The Supreme Court of the United States (SCOTUS) began its first argument sitting of the 2021-2022 term on Oct. 4. The court will hear arguments in person for the first time since March 2020. Argument audio will be streamed live to the public.
Justice Brett Kavanaugh will participate remotely, due to testing positive for coronavirus on Sept. 30.
This week, SCOTUS will hear arguments in five cases for a total of five hours of oral argument. Click the links below to learn more about these cases:
- Mississippi v. Tennessee concerns a dispute between Mississippi and Tennessee involving an aquifer’s groundwater. The case comes under the court’s original jurisdiction as it is a dispute among states, meaning SCOTUS is the first court to hear the case.
- Wooden v.
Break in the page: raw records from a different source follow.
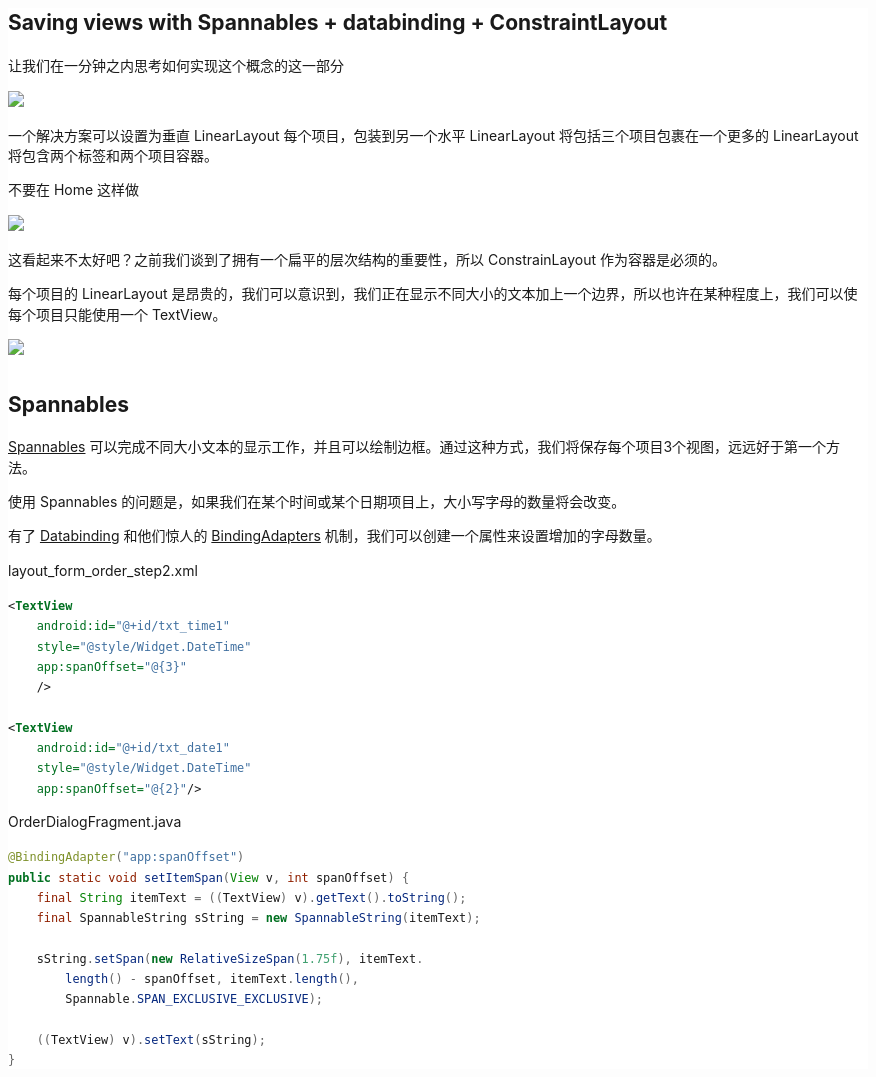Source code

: ## Saving views with Spannables + databinding + ConstraintLayout

让我们在一分钟之内思考如何实现这个概念的这一部分

![](http://saulmm.github.io/resources/codeUI1/date_layout.png)

一个解决方案可以设置为垂直 LinearLayout 每个项目，包装到另一个水平 LinearLayout 将包括三个项目包裹在一个更多的 LinearLayout 将包含两个标签和两个项目容器。

不要在 Home 这样做

![](http://saulmm.github.io/resources/codeUI1/bad_hierarchy.png)

这看起来不太好吧？之前我们谈到了拥有一个扁平的层次结构的重要性，所以 ConstrainLayout 作为容器是必须的。

每个项目的 LinearLayout 是昂贵的，我们可以意识到，我们正在显示不同大小的文本加上一个边界，所以也许在某种程度上，我们可以使每个项目只能使用一个 TextView。

![](http://saulmm.github.io/resources/codeUI1/good_hierarchy.png)

## Spannables

[Spannables](https://developer.android.com/reference/android/text/Spannable.html) 可以完成不同大小文本的显示工作，并且可以绘制边框。通过这种方式，我们将保存每个项目3个视图，远远好于第一个方法。

使用 Spannables 的问题是，如果我们在某个时间或某个日期项目上，大小写字母的数量将会改变。

有了 [Databinding](https://developer.android.com/topic/libraries/data-binding/index.html) 和他们惊人的 [BindingAdapters](https://developer.android.com/reference/android/text/Spannable.html) 机制，我们可以创建一个属性来设置增加的字母数量。

layout_form_order_step2.xml

```xml
<TextView
    android:id="@+id/txt_time1"
    style="@style/Widget.DateTime"
    app:spanOffset="@{3}"
    />

<TextView
    android:id="@+id/txt_date1"
    style="@style/Widget.DateTime"
    app:spanOffset="@{2}"/>
```

OrderDialogFragment.java

```java
@BindingAdapter("app:spanOffset")
public static void setItemSpan(View v, int spanOffset) {
    final String itemText = ((TextView) v).getText().toString();
    final SpannableString sString = new SpannableString(itemText);

    sString.setSpan(new RelativeSizeSpan(1.75f), itemText.
        length() - spanOffset, itemText.length(),
        Spannable.SPAN_EXCLUSIVE_EXCLUSIVE);

    ((TextView) v).setText(sString);
}
```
United States concerns the Fourth Amendment to the U.S. Constitution and how predicate offenses are considered and classified under the Armed Career Criminal Act (ACCA). A predicate offense is a crime that may be considered a component of a larger crime.
- Brown v. Davenport concerns a circuit split over the standard necessary to grant federal habeas relief to a person held in state custody. A writ of habeas corpus is used in federal courts to determine if an individual’s imprisonment is lawful. A circuit split occurs when two or more U.S. circuit courts issue rulings with opposite interpretations of federal law.
- Hemphill v. New York concerns a criminal defendant’s constitutional right to be confronted by the witnesses against him.
- United States v. Zubaydah concerns the state-secrets privilege, an evidentiary rule that allows the government to withhold information if disclosure would harm national security.
Next week, SCOTUS will hear four hours of oral argument in four cases.
To date, the court has agreed to hear 39 cases this term. Two cases were dismissed after they were granted. Nine cases have not yet been scheduled for argument.